Here, decay and disinfectant battle it out.

He realized that the chamber must stretch for many kilometers.
How many dead are here? For how many thousands of years have the leaders of the noble houses been preserved here?
Then for a brief moment, something of the old rebellious Lezaroth returned.
And to what end?

In an instant he saw a dark-clad figure standing before a particularly grand plinth.

Is it the lord-emperor?
He looked harder. The light here had some strange quality that seemed to blur things, and even with his collimated eyesight he found distinguishing details hard. He realized, with surprise, that it was a woman. She was tall and stiff-backed, and her head was uncovered so that her long dark hair flowed down over the shoulders of a long black dress.

A woman? Here?

As Lezaroth approached, the figure turned to him and he glimpsed, beneath neatly parted hair a pale oval face with blue eyes.
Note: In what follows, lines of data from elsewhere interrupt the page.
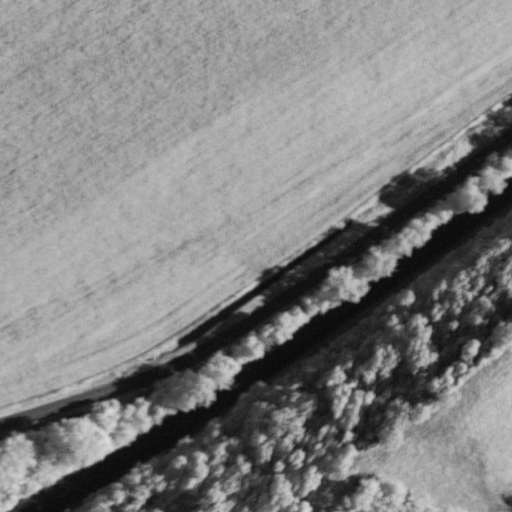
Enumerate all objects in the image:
road: (271, 306)
railway: (269, 352)
railway: (282, 360)
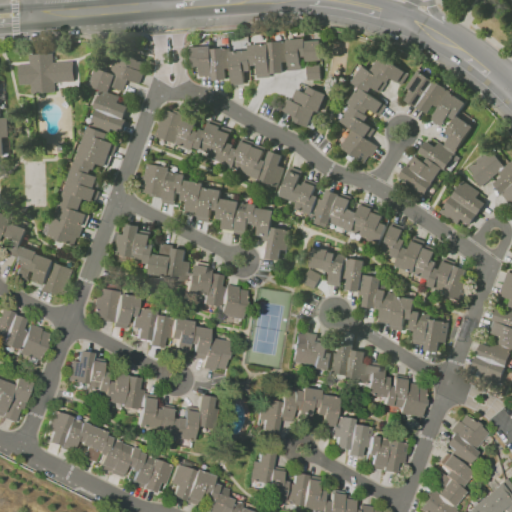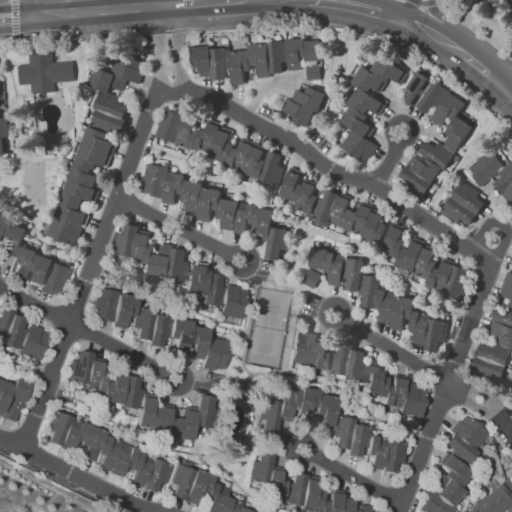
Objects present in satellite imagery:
road: (189, 1)
road: (162, 2)
road: (425, 2)
road: (28, 7)
road: (377, 7)
road: (411, 8)
road: (95, 9)
road: (14, 16)
road: (14, 19)
road: (437, 19)
road: (474, 26)
road: (427, 27)
road: (166, 31)
road: (72, 34)
building: (254, 58)
road: (480, 62)
building: (44, 72)
building: (312, 72)
road: (266, 86)
building: (304, 105)
building: (367, 105)
road: (491, 106)
building: (3, 131)
building: (433, 131)
building: (218, 145)
building: (93, 146)
road: (392, 160)
building: (493, 173)
building: (463, 204)
building: (214, 206)
building: (331, 207)
road: (499, 224)
road: (106, 226)
road: (179, 228)
building: (33, 260)
building: (425, 264)
building: (324, 267)
building: (179, 271)
building: (354, 274)
road: (35, 305)
building: (402, 314)
building: (159, 327)
building: (21, 334)
building: (496, 339)
road: (393, 351)
road: (124, 352)
building: (358, 372)
building: (12, 397)
building: (139, 401)
road: (484, 404)
road: (440, 410)
building: (330, 425)
building: (464, 437)
building: (106, 451)
building: (267, 477)
road: (352, 477)
building: (444, 487)
building: (201, 490)
building: (318, 497)
building: (494, 499)
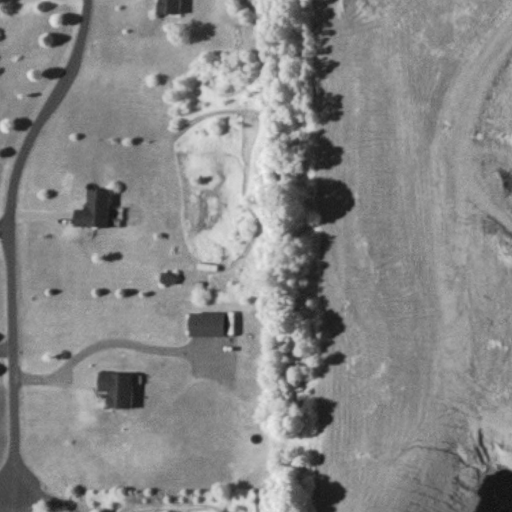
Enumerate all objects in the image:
building: (170, 9)
building: (95, 214)
road: (5, 229)
road: (11, 241)
building: (207, 327)
road: (102, 331)
road: (6, 350)
building: (117, 391)
road: (7, 500)
road: (37, 504)
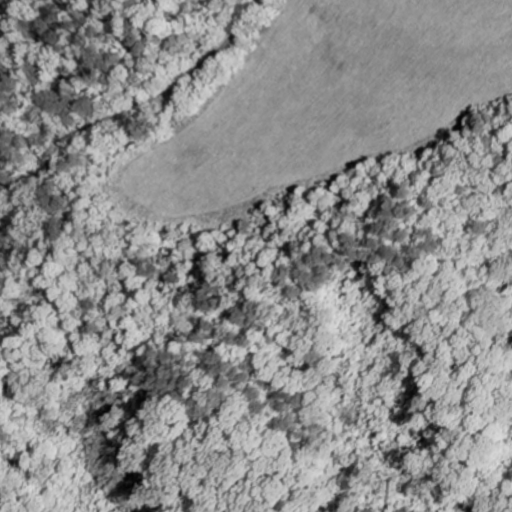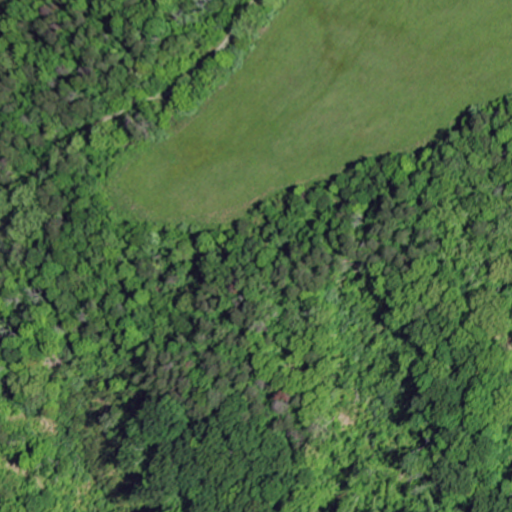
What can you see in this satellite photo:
road: (133, 106)
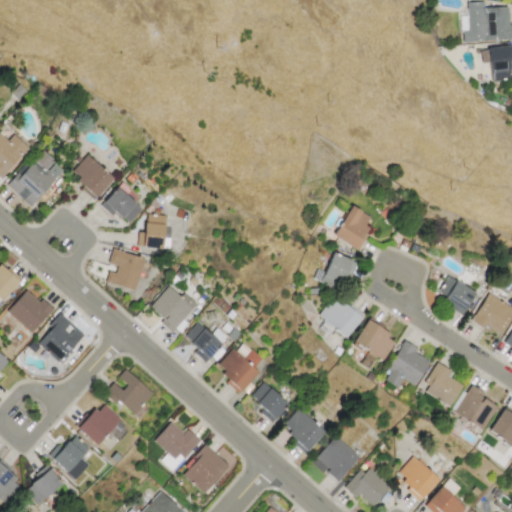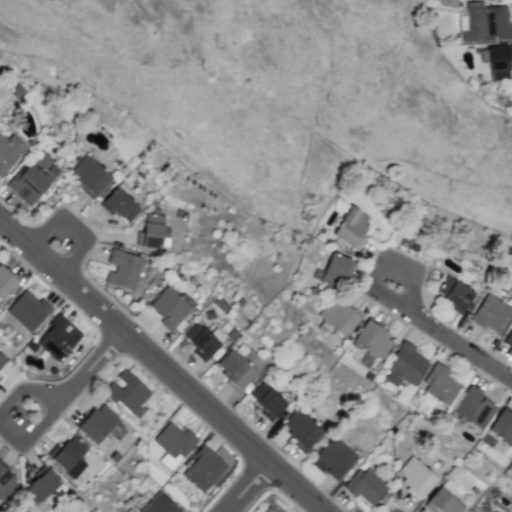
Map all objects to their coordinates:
building: (483, 23)
building: (484, 23)
building: (498, 62)
building: (498, 63)
building: (9, 152)
building: (9, 152)
building: (89, 175)
building: (90, 175)
building: (34, 178)
building: (34, 178)
building: (121, 203)
building: (121, 204)
road: (71, 225)
building: (352, 227)
building: (352, 228)
building: (154, 232)
building: (154, 232)
road: (386, 255)
building: (123, 269)
building: (123, 269)
building: (335, 270)
building: (335, 271)
building: (6, 280)
building: (6, 281)
building: (454, 293)
building: (457, 297)
building: (170, 308)
building: (171, 308)
building: (27, 310)
building: (28, 311)
building: (491, 314)
building: (492, 314)
building: (337, 316)
building: (338, 317)
building: (57, 338)
building: (58, 338)
building: (204, 340)
building: (372, 340)
building: (509, 340)
building: (205, 341)
building: (373, 341)
building: (508, 341)
road: (460, 345)
building: (2, 361)
building: (2, 361)
building: (237, 365)
building: (404, 365)
building: (238, 366)
building: (405, 366)
road: (94, 368)
road: (159, 370)
building: (440, 385)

The effect was of such delicate beauty that he was stunned.
Like some of the Assembly women. Has D'Avanos somehow infiltrated here, too?

“Who . . . who are you?” he asked, hearing confusion in his words.

She laughed, not as soldiers laugh, but gently and musically. “Guess . . . ,” she said in a high tone that seemed to Lezaroth sweeter than anything that he had ever heard.

Then she put an elegant finger to her mouth to urge silence and turned to look at the plinth.

Who is she? Is this a trap?

He saw her reach out and begin tracing words on the side of the plinth with a long white finger. He was going to say something when a shudder passed through her. The finger shortened and seemed to contract.

Great Zahlman-Hoth, protect me!

Her long hair rapidly shrank away, looking for all the worlds as if it had been reeled back into her head. The remaining tresses turned light brown, and chunks of skin peeled away. The figure that now stood before him was male, dark-suited, of medium height, and wearing black gloves.